13.62 As noted above, in Chapter 3 the ALRC recommends that the states and territories enact privacy laws that apply the model UPPs, any relevant regulations that modify the application of the UPPs and relevant definitions used in the Privacy Act, to regulate the public sector in that state or territory. Implementation of this recommendation will go a long way to address inconsistency in the regulation of personal information.

Privacy rules, codes and guidelines

13.63 In addition to the Privacy Act and state and territory legislation, various privacy rules, codes and guidelines regulate the handling of personal information. Sometimes privacy rules, codes and guidelines are required by legislation. Sometimes, however, particular industries or sectors choose to develop guidelines.

13.64 A number of stakeholders noted that if rules, codes and guidelines are not aligned with the Privacy Act, they can contribute to inconsistency and fragmentation. On the other hand, it was also noted that additional privacy rules, codes and guidelines can clarify sector-specific issues and provide more detailed protection for personal information where appropriate.

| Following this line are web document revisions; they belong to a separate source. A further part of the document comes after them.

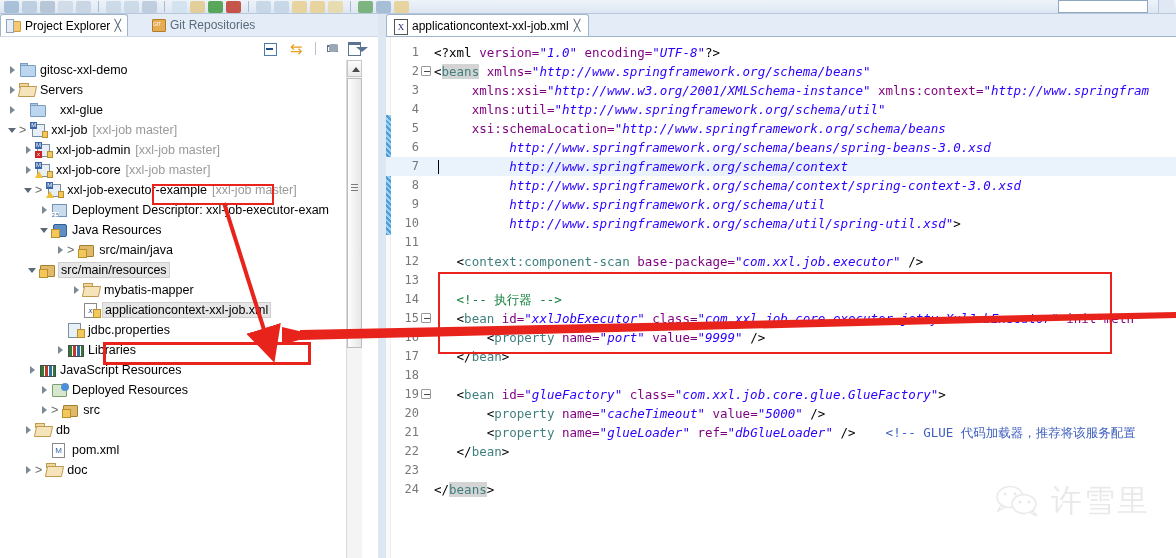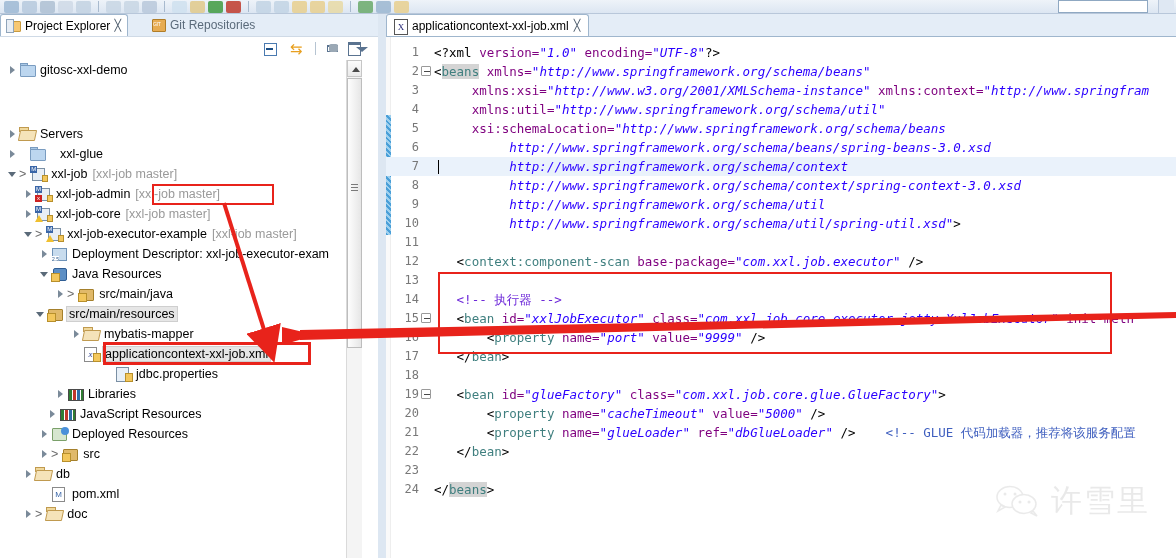--- a/index.html
+++ b/index.html
@@ -479,7 +479,7 @@
           <span class="tico ic-folder"></span>
           <span class="lbl">gitosc-xxl-demo</span>
         </div>
-        <div class="trow" style="padding-left: 6px; margin-top: 44px;">
+        <div class="trow" style="padding-left: 6px;">
           <span class="arrow closed"></span>
           <span class="tico ic-folderopen"></span>
           <span class="lbl">Servers</span>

13.65 In the ALRC’s view, when agencies and organisations are developing privacy rules, codes and guidelines, they should consult with the relevant body responsible for privacy for their industry or sector to ensure that the rules, codes or guidelines will interact and operate effectively with existing privacy laws.

Residential tenancy databases

13.66 Residential tenancy databases (RTDs) are also discussed in Chapter 17. RTDs are electronic databases operated by private companies that contain information about tenants, including their rental history. The purpose of such databases is to enable real estate agents to assess ‘business risk’ on behalf of the property owner. The listings on the database are based on information provided by real estate agents to the database operators. Listings are generally collected from across Australia and can be accessed nationally.

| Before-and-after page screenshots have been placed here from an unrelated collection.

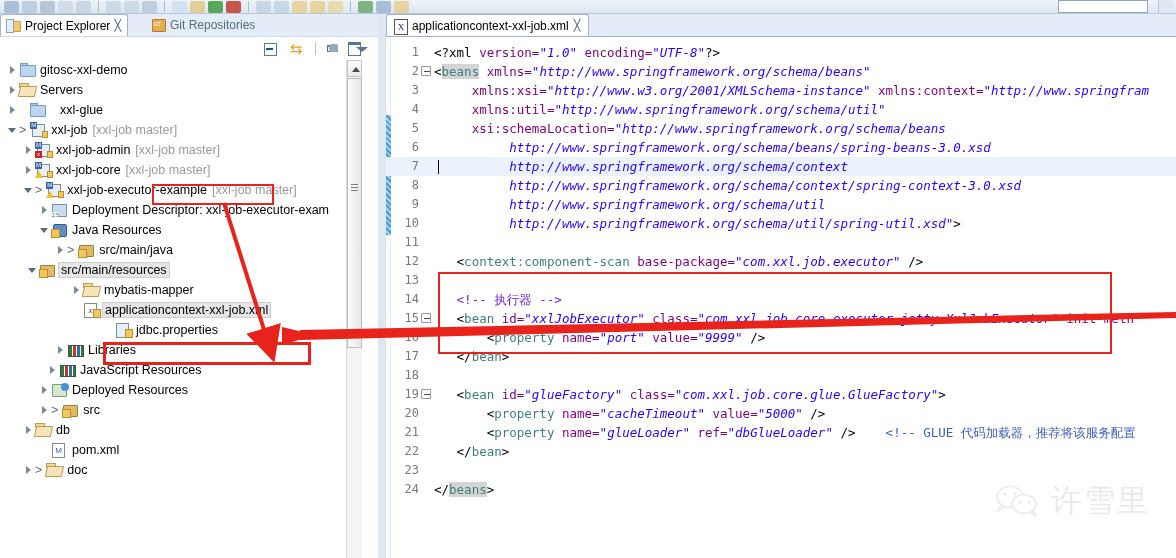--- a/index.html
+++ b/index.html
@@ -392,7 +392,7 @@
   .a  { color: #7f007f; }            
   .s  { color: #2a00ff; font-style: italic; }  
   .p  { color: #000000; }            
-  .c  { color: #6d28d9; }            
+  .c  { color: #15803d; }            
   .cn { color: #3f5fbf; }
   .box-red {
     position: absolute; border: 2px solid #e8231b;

13.67 A number of inquiries have recognised the need for national consistency in the regulation of RTDs. As RTDs contain personal information, they are generally subject to the private sector provisions of the Privacy Act. They are also regulated by legislation in some states and territories. While the states and territories can regulate the actions of the lessors and agents in their jurisdictions, they lack the power to regulate effectively the RTD operators based in other jurisdictions.

13.68 Stakeholders raised a number of concerns about the operation of RTDs, including that: prospective tenants often will have little choice but to consent to a real estate agent passing information on to RTD operators; information stored on RTDs is sometimes inaccurate; and tenants sometimes have difficulties in finding out whether they are listed on RTDs. The ALRC also heard that inconsistent state and territory legislation in relation to RTDs causes a number of problems.

13.69 The states and territories should enact legislation that addresses the relationship between the agent and the tenant. Issues to be covered include informing the tenant of the use of RTDs and the collection of information; and the way that agents interact with RTDs, including such matters as controlling the information provided by agents to RTDs.

13.70 Further, all RTD operators should be regulated by the Privacy Act, regardless of whether they are small business operators or whether they gain consent for the collection or disclosure of an individual’s personal information. The ALRC does not recommend binding rules to regulate RTD operators, however, the Australian Government should continue to monitor the use and operation of RTDs in order to determine whether it should promulgate regulations under the Privacy Act to regulate RTD operators.

[17] On 28 March 2007, the Information Privacy Bill 2007 (WA) was introduced into the Western Australian Parliament. The Bill proposes to regulate the handling of personal information in the state public sector and the handling of health information by the public and private sectors in Western Australia. In May 2008, the Bill had been read for a second time in the Legislative Council.